Les caractères dans Phèdre

   Tous les caractères dans la pièce de Phèdre semblent s’effacer devant celui de l’héroïne. Sans qu’il les ait sacrifiés, c’est par rapport à elle que Racine les a conçus ; c’est dans la mesure où ils touchent, où ils ressemblent à la reine qu’ils vivent et nous intéressent. De ce point de vue, Phèdre est la pièce la moins équilibrée que Racine ait jamais écrite. Dns Andromaque, aucun des quatre héros n’est ainsi démesurément avantagé par rapport aux autres. Agrippine et Néron se valent dans Britannicus. Alors que dans Phèdre, aussi bien que dans la construction dramatique, l’étude psychologique des différents personnages n’est faite qu’en fonction de Phèdre.
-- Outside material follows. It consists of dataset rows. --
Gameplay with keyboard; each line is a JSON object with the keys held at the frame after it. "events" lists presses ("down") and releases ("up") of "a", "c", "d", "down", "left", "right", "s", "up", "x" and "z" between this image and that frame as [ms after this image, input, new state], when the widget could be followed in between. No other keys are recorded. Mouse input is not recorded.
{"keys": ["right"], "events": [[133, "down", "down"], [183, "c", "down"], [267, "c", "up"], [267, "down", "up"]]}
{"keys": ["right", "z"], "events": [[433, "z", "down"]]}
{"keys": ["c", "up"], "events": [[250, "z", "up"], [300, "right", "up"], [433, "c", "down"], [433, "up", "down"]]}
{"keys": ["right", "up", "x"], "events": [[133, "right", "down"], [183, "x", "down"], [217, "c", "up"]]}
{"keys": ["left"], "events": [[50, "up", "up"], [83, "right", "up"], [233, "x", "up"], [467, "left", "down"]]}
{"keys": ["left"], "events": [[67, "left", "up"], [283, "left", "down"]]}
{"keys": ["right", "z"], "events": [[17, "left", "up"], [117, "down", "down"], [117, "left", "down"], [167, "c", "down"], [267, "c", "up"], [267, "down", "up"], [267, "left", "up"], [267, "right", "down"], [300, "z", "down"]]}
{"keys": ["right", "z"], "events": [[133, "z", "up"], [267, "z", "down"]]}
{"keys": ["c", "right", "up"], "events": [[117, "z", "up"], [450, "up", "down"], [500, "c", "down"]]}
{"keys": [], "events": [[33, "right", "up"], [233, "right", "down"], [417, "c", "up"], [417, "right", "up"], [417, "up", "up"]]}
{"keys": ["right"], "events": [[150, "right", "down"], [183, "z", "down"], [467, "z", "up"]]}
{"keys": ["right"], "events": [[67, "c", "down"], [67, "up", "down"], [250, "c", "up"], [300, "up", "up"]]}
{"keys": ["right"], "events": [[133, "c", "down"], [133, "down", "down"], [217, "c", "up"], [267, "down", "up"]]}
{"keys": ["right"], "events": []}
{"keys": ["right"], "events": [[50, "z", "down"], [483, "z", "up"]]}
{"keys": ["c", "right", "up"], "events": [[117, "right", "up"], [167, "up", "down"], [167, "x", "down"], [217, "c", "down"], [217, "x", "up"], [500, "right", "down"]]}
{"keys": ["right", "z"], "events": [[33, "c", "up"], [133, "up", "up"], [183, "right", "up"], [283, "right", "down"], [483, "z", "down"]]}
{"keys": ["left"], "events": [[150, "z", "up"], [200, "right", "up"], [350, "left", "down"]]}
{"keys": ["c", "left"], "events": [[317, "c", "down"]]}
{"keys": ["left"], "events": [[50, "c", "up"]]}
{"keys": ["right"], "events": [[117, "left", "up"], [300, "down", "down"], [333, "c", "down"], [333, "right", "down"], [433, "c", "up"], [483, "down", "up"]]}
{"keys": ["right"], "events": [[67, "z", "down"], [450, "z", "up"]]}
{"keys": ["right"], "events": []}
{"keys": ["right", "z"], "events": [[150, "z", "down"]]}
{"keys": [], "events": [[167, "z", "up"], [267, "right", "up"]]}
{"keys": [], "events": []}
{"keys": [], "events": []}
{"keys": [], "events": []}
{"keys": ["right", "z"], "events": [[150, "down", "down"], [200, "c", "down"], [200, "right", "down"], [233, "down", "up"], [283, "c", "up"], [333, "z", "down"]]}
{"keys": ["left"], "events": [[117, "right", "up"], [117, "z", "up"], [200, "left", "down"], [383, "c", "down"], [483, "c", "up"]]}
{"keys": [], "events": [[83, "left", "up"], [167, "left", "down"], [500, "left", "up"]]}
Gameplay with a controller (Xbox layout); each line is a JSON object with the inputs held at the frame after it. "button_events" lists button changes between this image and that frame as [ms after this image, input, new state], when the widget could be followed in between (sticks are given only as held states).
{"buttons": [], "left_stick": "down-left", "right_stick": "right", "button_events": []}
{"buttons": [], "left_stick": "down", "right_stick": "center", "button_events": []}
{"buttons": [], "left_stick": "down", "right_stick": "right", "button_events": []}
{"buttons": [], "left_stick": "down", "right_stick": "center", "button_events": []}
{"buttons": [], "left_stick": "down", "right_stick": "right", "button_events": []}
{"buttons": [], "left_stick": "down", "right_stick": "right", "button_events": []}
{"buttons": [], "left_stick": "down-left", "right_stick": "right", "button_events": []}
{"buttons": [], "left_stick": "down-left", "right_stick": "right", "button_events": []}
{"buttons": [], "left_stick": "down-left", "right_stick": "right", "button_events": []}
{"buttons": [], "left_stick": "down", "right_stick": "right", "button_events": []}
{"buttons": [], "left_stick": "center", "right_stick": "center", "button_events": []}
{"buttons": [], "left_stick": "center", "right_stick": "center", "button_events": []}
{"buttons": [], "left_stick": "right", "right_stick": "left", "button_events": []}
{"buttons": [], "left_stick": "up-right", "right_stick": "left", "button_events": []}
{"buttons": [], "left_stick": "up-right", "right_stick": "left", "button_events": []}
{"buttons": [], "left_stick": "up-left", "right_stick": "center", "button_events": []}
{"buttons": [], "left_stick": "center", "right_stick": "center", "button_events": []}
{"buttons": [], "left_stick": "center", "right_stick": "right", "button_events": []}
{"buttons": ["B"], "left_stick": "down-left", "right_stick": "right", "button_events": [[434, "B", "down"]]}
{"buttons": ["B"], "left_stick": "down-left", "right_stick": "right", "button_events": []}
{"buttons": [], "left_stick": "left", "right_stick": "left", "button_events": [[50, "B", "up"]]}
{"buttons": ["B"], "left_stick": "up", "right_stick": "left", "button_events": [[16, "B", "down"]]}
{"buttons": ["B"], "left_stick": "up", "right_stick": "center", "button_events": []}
   Ainsi, Thésée, dans sa noblesse légendaire, a commis des erreurs de jeunesse que son fils ne veut pas entendre rappeler. Son ami Pirithoüs l’entraîne encore dans de douteuses aventures où l’amour coupable est cause de mort. Le roi a connu la prison en des « lieux voisins de l’empire des ombres. » Ce personnage illustre donc lui aussi la puissance de l’amour qui détruit la grandeur humaine des héros et la précipite au désastre ; ses allusions aux Enfers ne servent qu’à préparer l’hallucination de Phèdre dans la dernière scène de l’acte IV. Enfin, lorsque Thésée, aveuglé par les dieux, croit aussitôt Œnone et, par sa colère, se rend complice du châtiment qi va frapper son cœur de père, n’y-a-t-il pas la même part mystérieuse d’innocence et de culpabilité dans la faute que l’on trouve chez Phèdre ? Comme elle, torturée de remords, il ne cherche à la fin qu’un lieu où cacher sa peine et sa honte. Thésée, en somme, tient sa vie, sa consistance et son épaisseur de Phèdre.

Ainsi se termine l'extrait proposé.